The site indeed is also “victim” of its success. Traversed by million tourists each year the visit “is more and more channeled” in order to avoid many deteriorations of not very scrupulous tourists who do not hesitate to register their “historical” passage in the stone of the Mastaba and other still visible vestiges. Some go even until disfiguring the reliefs which are not put at the shelter. The service of antiquities which cannot undertake restorations nor of excavations of rescue of scales so much the site is vast is thus more and more reduced to put at the shelter these works of art while prohibiting purely and simply their access to the tourists.
The freedom of circulation and thus of visit of the site is seen some limited year by year what will undoubtedly frustrate in love ones with the old stones. It is also envisaged to install cameras on all the site in order to supervise these tourist-vandals but also the plunderers of antiquities which are dissimulated among the tourist “hordes” and which still recently succeeded in making leave the plate of Gizeh of the priceless statues on the market of antiquities… For the little story they were caught up with and condemned to sorrows going up to twenty years of prison firm.
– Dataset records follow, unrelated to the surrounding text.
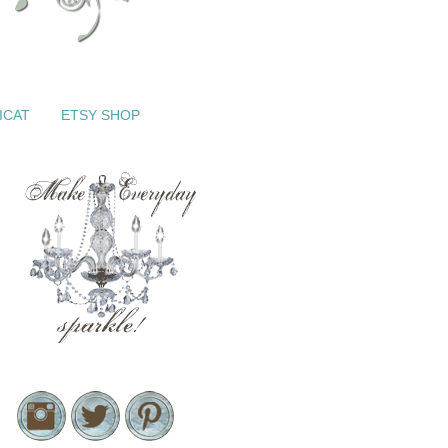
ICAT
ETSY SHOP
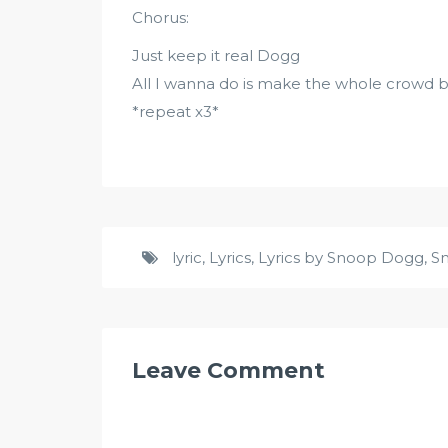
Chorus:
Just keep it real Dogg
All I wanna do is make the whole crowd b
*repeat x3*
lyric
,
Lyrics
,
Lyrics by Snoop Dogg
,
S
Leave Comment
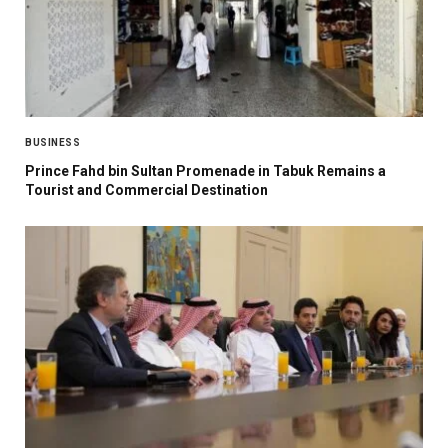
BUSINESS
Prince Fahd bin Sultan Promenade in Tabuk Remains a
Tourist and Commercial Destination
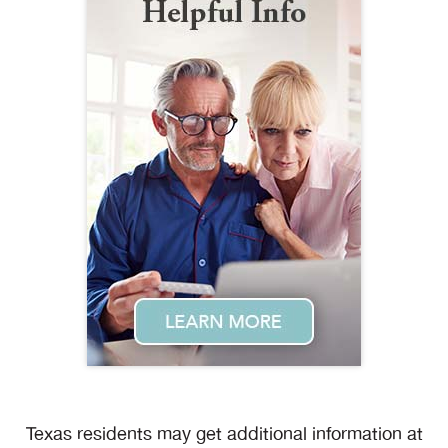
Texas residents may get additional information at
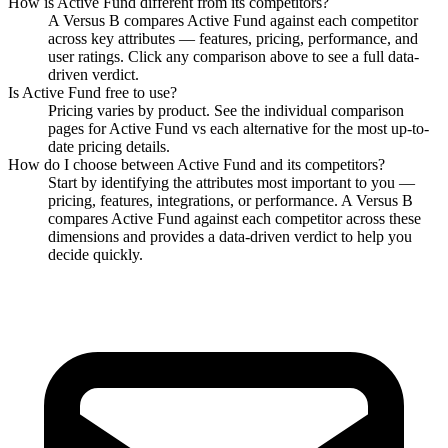
How is
Active Fund
different from its competitors?
A Versus B compares
Active Fund
against each competitor
across key attributes — features, pricing, performance, and
user ratings. Click any comparison above to see a full data-
driven verdict.
Is
Active Fund
free to use?
Pricing varies by product. See the individual comparison
pages for
Active Fund
vs each alternative for the most up-to-
date pricing details.
How do I choose between
Active Fund
and its competitors?
Start by identifying the attributes most important to you —
pricing, features, integrations, or performance. A Versus B
compares
Active Fund
against each competitor across these
dimensions and provides a data-driven verdict to help you
decide quickly.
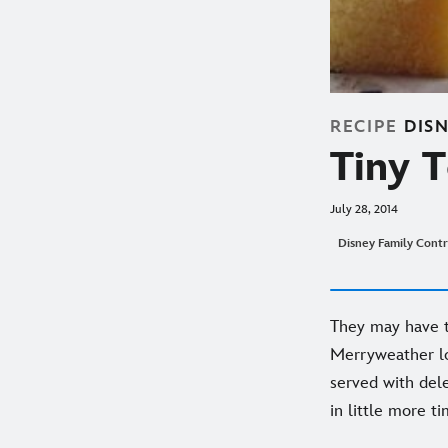
RECIPE
DIS
Tiny 
July 28, 2014
Disney Family Contr
They may have th
Merryweather loo
served with del
in little more t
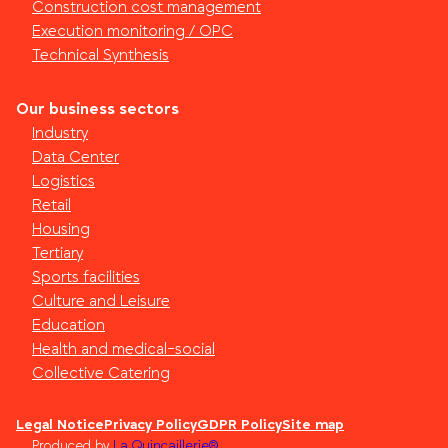
Construction cost management
Execution monitoring / OPC
Technical Synthesis
Our business sectors
Industry
Data Center
Logistics
Retail
Housing
Tertiary
Sports facilities
Culture and Leisure
Education
Health and medical-social
Collective Catering
Legal Notice
Privacy Policy
GDPR Policy
Site map
Produced by
La Quincaillerie®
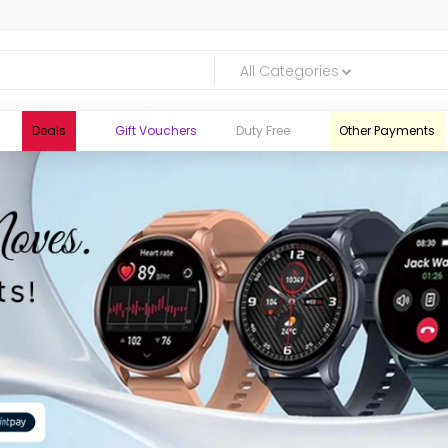
All Categories
Deals
Gift Vouchers
Duty Free
Other Payments
logic.lk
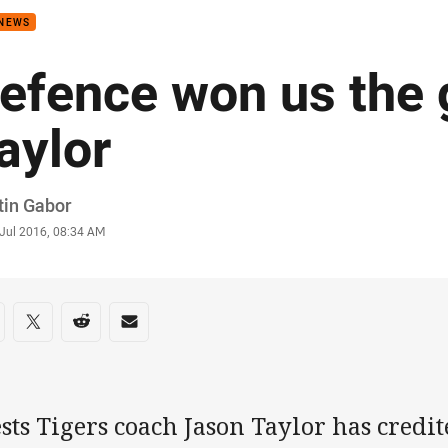
 NEWS
efence won us the
aylor
or
tin Gabor
stamp
 Jul 2016, 08:34 AM
re on social media
are via Facebook
Share via Twitter
Share via Reddit
Share via Email
ts Tigers coach Jason Taylor has credite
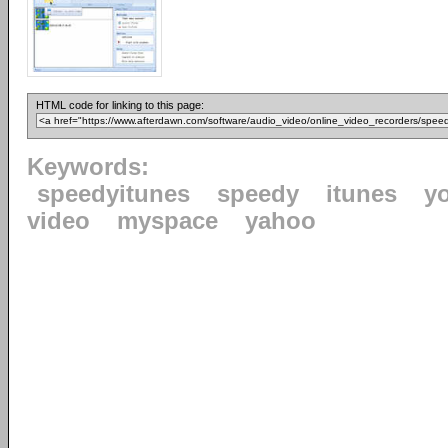
HTML code for linking to this page:
Keywords:
speedyitunes
speedy
itunes
y
video
myspace
yahoo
The pyramids themselves are threatened by this million of visitors who generally come out from it disappointed not to have seen splendid frescos or other treasures which stick to the legend pyramids. Their breathing indeed produces an accumulation of carbonic gas producing of water by condensation which mixed with their perspiration produces salt crystals which little by little threaten to make burst the stone of the corridors and apartments funerary. To limit this danger, of the ventilation systems were installed and a pyramid on three is closed in turn each year so that the monument “rests”.
Finally the new project of installation of the site envisages two distinct entries. For the Egyptians on the side of the Sphinx and for the nonEgyptian tourists by the north of the site near the pyramid of Khéops.